BAnQ’s president and CEO, Marie Grégoire, underscored that the upcoming platform would not serve as a public distribution channel for creative works, ensuring that access to the data remains highly regulated. The objective is to cultivate a more accurate representation of Quebec’s culture within AI models. “That means having Quebec references, whether in small models or large models, whether they come from research or from the business community,” Grégoire said.
A Collective Effort
The project finds its roots in a recommendation from Quebec’s innovation council, which highlighted the scarcity of Quebec-related data in AI training datasets as a contributing factor to the challenges faced by local creators and researchers. Destiny Tchéhouali, a co-holder of a research chair focused on French-language artificial intelligence at Université du Québec à Montréal, warns that the underrepresentation of Quebec’s culture in the AI landscape risks perpetuating both linguistic and cultural biases. “When we talk about Indigenous peoples, we run an even greater risk of all these biases,” Tchéhouali noted.

He contends that the proposed database could serve as “strategic infrastructure” to establish clear guidelines for how local content is identified, catalogued, and monitored within contemporary AI systems. This structured approach could address existing disparities and promote a more inclusive representation of Quebec’s diverse cultures.
Navigating Copyright Concerns
As BAnQ forges ahead with this initiative, copyright issues have surfaced as a significant concern within the cultural sector. However, Grégoire argues that this new platform could ultimately provide better protection for creators than the current landscape. “Right now, it’s a bit like the Wild West,” she remarked, pointing out that data is often exploited without proper compensation for the creators.
The proposed database could act as a centralised mechanism, ensuring that artists are appropriately remunerated for their contributions.
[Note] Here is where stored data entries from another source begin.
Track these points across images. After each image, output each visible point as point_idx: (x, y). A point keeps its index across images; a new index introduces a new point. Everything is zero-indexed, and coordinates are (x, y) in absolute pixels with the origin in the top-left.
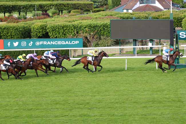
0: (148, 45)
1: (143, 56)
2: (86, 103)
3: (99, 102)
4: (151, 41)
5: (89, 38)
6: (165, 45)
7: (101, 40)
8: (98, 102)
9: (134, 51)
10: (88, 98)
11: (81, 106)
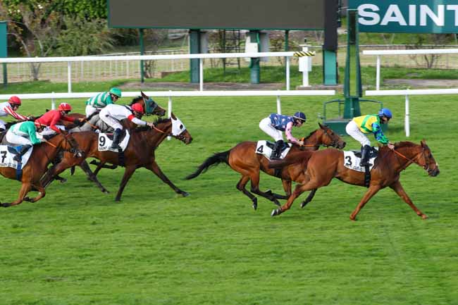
0: (243, 51)
1: (227, 89)
2: (34, 259)
3: (81, 257)
4: (256, 34)
5: (27, 23)
6: (305, 50)
7: (64, 31)
8: (77, 256)
9: (191, 71)
10: (40, 239)
11: (16, 268)
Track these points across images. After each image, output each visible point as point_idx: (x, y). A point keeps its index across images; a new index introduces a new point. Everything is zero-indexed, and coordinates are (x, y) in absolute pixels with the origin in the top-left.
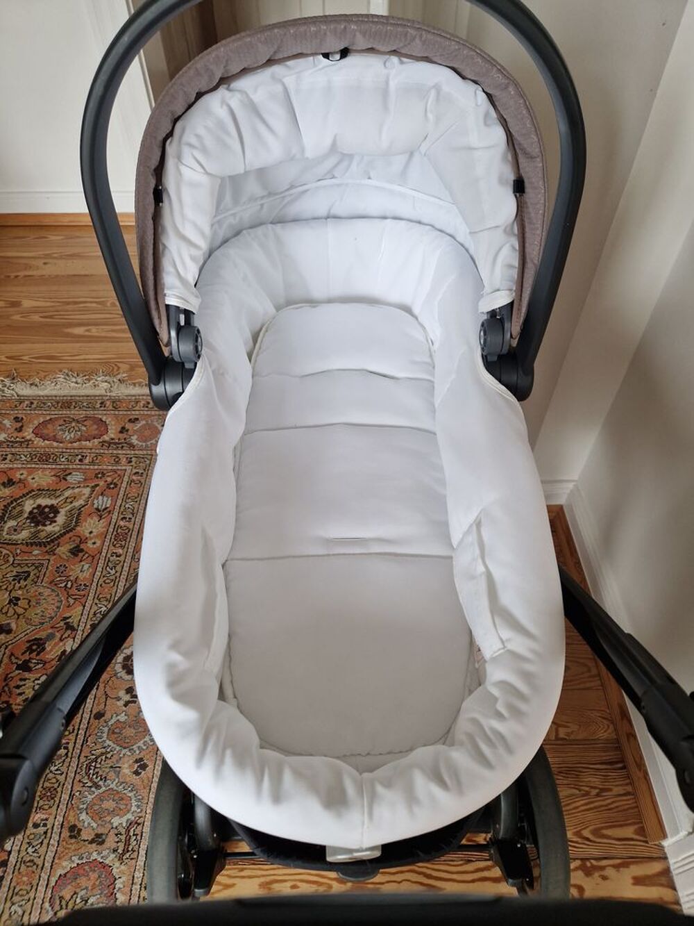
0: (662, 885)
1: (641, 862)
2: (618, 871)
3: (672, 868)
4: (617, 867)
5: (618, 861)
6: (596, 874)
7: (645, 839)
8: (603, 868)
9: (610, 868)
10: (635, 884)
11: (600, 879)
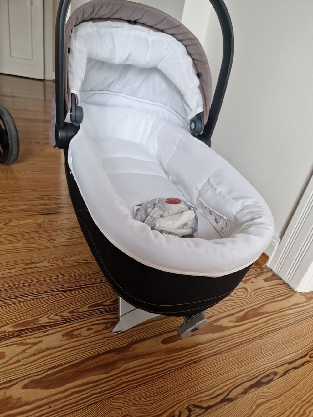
0: (275, 279)
1: (262, 274)
2: (256, 279)
3: (275, 272)
4: (255, 277)
5: (254, 276)
6: (248, 282)
7: (259, 266)
8: (250, 279)
9: (253, 279)
10: (265, 282)
11: (251, 284)
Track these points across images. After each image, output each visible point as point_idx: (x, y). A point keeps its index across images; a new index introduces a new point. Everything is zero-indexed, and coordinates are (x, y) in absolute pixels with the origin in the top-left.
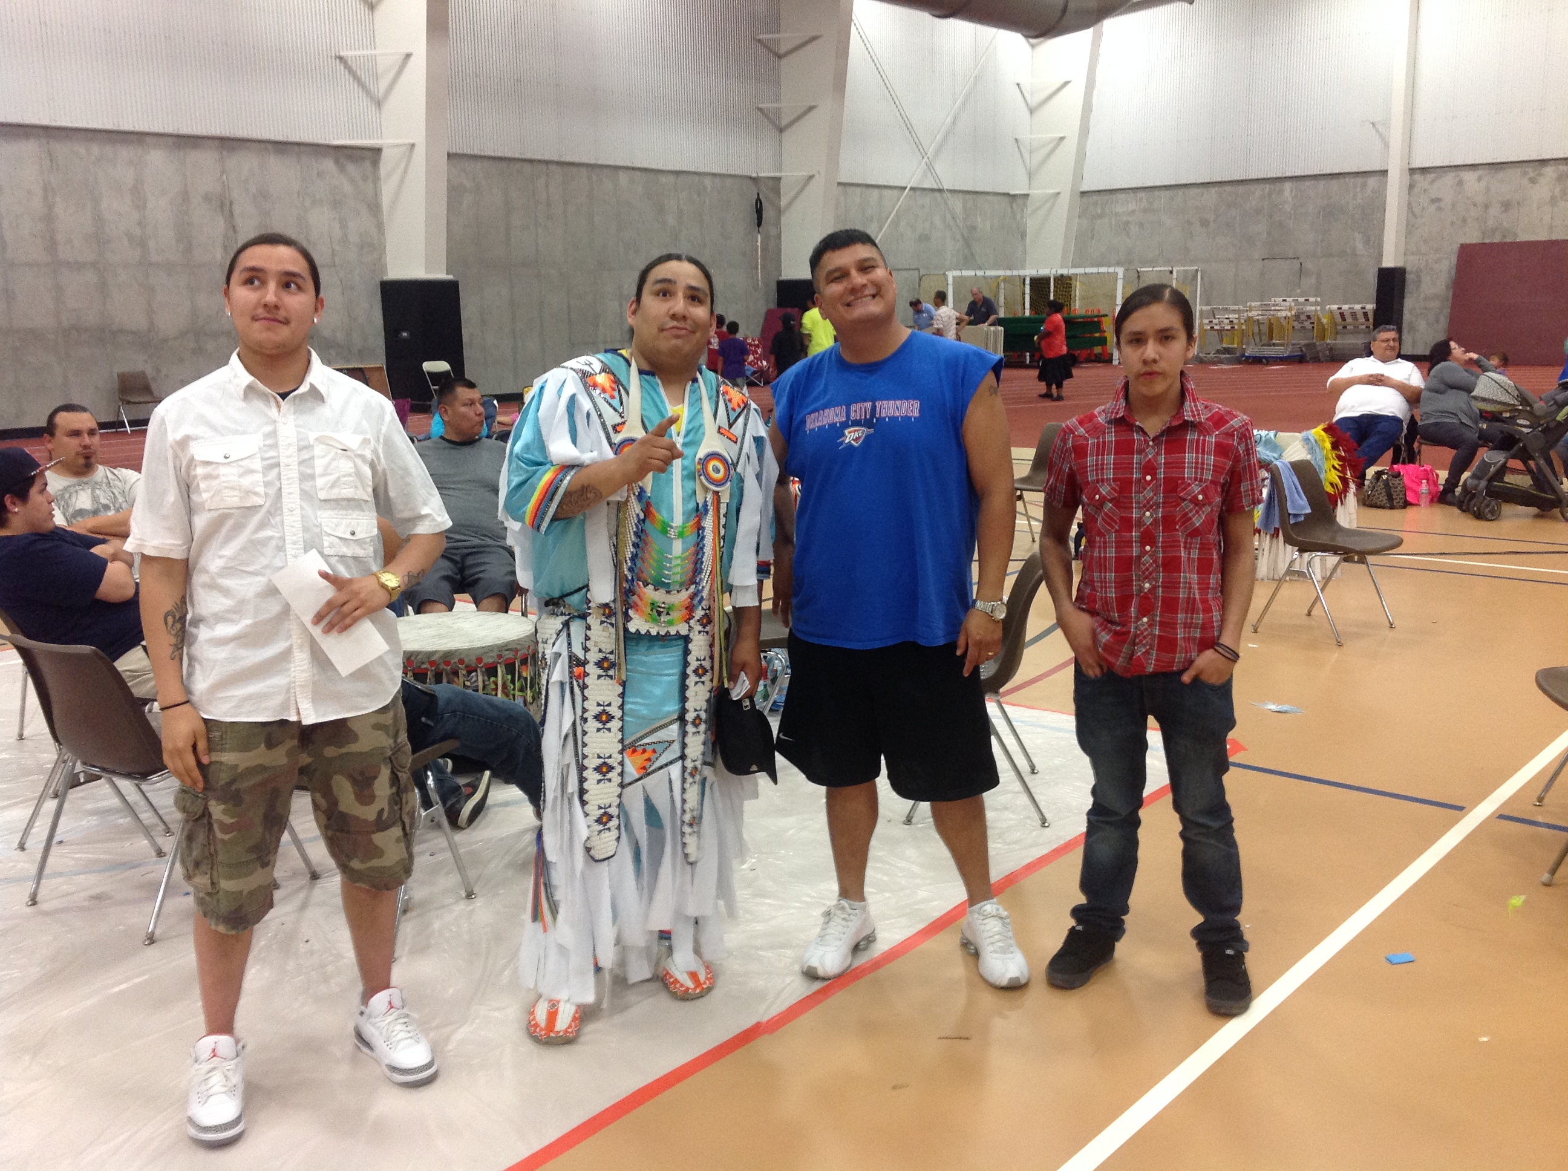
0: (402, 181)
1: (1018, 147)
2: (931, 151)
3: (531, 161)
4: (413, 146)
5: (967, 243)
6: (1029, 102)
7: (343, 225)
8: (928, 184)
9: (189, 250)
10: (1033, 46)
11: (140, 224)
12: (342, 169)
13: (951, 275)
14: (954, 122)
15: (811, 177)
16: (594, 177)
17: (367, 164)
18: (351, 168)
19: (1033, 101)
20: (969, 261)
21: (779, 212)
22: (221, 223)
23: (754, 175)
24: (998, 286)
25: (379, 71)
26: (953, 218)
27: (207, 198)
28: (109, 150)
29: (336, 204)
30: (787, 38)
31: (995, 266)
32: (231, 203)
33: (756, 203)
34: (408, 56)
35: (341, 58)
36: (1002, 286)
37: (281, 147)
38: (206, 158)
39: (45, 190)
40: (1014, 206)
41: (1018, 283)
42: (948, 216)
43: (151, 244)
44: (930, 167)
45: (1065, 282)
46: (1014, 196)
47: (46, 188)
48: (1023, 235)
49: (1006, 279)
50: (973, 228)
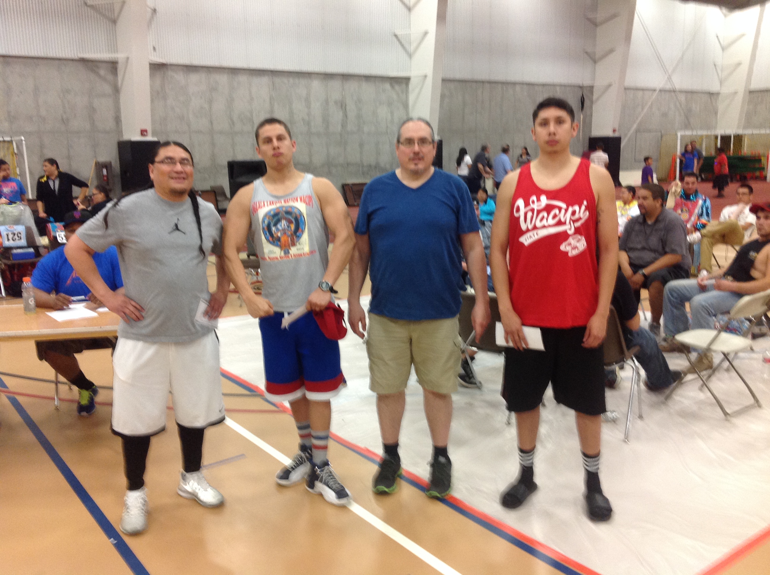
0: (419, 93)
1: (716, 68)
2: (670, 71)
3: (476, 82)
4: (426, 76)
5: (687, 117)
6: (722, 43)
7: (392, 113)
8: (668, 87)
9: (327, 127)
10: (725, 16)
11: (309, 114)
12: (392, 87)
13: (679, 135)
14: (683, 56)
15: (610, 86)
16: (505, 89)
17: (404, 86)
18: (397, 87)
19: (724, 43)
20: (687, 126)
21: (592, 102)
22: (341, 114)
23: (581, 85)
24: (702, 140)
25: (411, 41)
26: (681, 106)
27: (336, 102)
28: (297, 81)
29: (390, 104)
30: (600, 16)
31: (701, 128)
32: (346, 105)
33: (581, 99)
34: (426, 33)
35: (396, 36)
36: (704, 140)
37: (368, 78)
38: (336, 84)
39: (270, 99)
40: (712, 98)
41: (713, 138)
42: (678, 104)
43: (312, 124)
44: (669, 78)
45: (739, 138)
46: (712, 94)
47: (271, 99)
48: (716, 113)
49: (707, 137)
50: (690, 110)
By collaborating, cultural organisations would be in a stronger position to secure fair compensation and sustain the vitality of the sector in the long term.
Despite these potential benefits, some artists remain apprehensive about the implications of contributing their work to AI training datasets. “The main criticism we hear in the field is that, even if artists earn income from it, they are still feeding the beast that will eventually be used to replace contracts they may lose because of AI,” cautioned Maxime Harvey, a postdoctoral researcher and member of the same research chair as Tchéhouali.
Future Outlook and Funding
The feasibility study projects that the platform could become operational by 2029. However, D’Amour noted that the timeline would be reviewed following the experimental phase. The initiative is estimated to require a budget of nearly $10.5 million over the next five years, covering both operational and capital expenses. To date, BAnQ has secured $340,000 from the Quebec government for the feasibility study, alongside an additional $750,000 to support the 12-month experimentation phase.

Why it Matters
This initiative represents a crucial step towards ensuring that Quebec’s rich cultural landscape is adequately represented in the rapidly evolving world of artificial intelligence. By creating a databank that prioritises local languages and cultural nuances, BAnQ is not only addressing existing data gaps but also advocating for a more equitable and sustainable future for creators in the province. The outcome may set a precedent for similar projects globally, fostering a deeper understanding of diverse cultures in AI systems and protecting the livelihoods of artists and creators alike.